THE REGINA COELI PRISON
At number 29 of Via della Lungara you can see the entrance to the Regina Coeli prison, originally a Carmelite Monastery founded in 1654 and then requisitioned by the Italian State in 1870 to be used as a penitentiary, after being enlarged by Carlo Morgini in 1885.
THE CHURCH OF ST. JOSEPH AT THE LUNGARA
Cross Via delle Mantellate (named after the habit of the Servants of Mary who lived in the convent, later transformed into a prison) and reach number 45, in front of the Church of St. Joseph at the Lungara, built in 1732 by Giuseppe Ludovico Rusconi Sassi. The façade of the church has two orders: the lower one is divided into three parts by pilasters with Ionic capitals, while in the upper one there is a large round oculus and a curvilinear tympanum. The interior has an octagonal plan and is characterized by pleasant 18th Century decorations, such as the chancel and the high altar decorated with Mariano Rossi‘s Dream of St. Joseph. On the side walls of the small presbytery there are two other paintings by Mariano Rossi, the Adoration of the Magi and the Massacre of the Innocents. The sacristy preserves a marble bust of Clement XI and in the ceiling a painting depicting the Triumph of the Church, also by Mariano Rossi.
THE SALVIATI PALACE
At number 82 stands the Salviati Palace, a building that closes the Trastevere District Itinerary 51. Built in the first half of the 16th Century for Orazio Farnese, who owned a vineyard here, the palace was sold in 1552 to Cardinal Giovanni Salviati, who in 1560 had it restored by the architect Nanni di Baccio Bigio.
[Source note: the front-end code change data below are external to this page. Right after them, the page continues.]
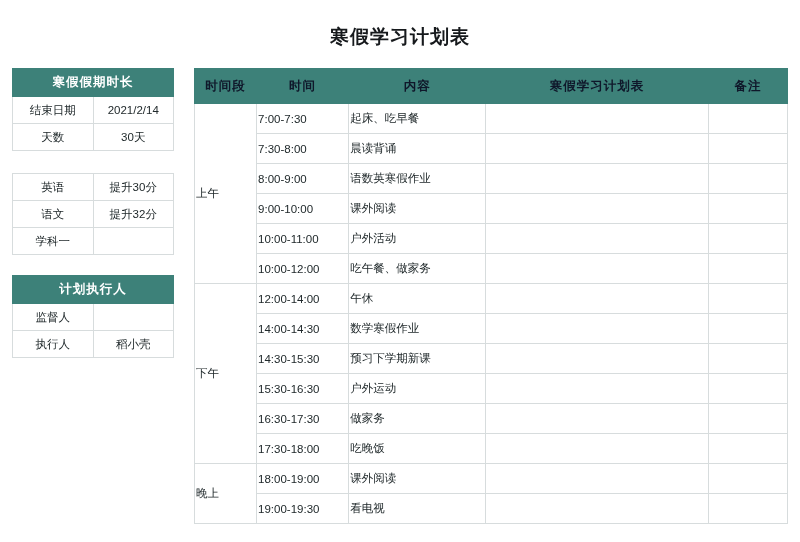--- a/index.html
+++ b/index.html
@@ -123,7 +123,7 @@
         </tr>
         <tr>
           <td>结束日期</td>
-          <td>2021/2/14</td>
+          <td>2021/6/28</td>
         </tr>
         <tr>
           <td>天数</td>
After a series of sales, it became the property of the Italian State, being used as the seat of the Military Court and the Center for Military Studies. The façade of the Salviati Palace is divided into five parts, some of which are more protruding; some halls were decorated at the end of the 19th Century by Annibale Brugnoli with Scenes of Risorgimento battles, while the chapel is frescoed with the Salviati family coat of arms.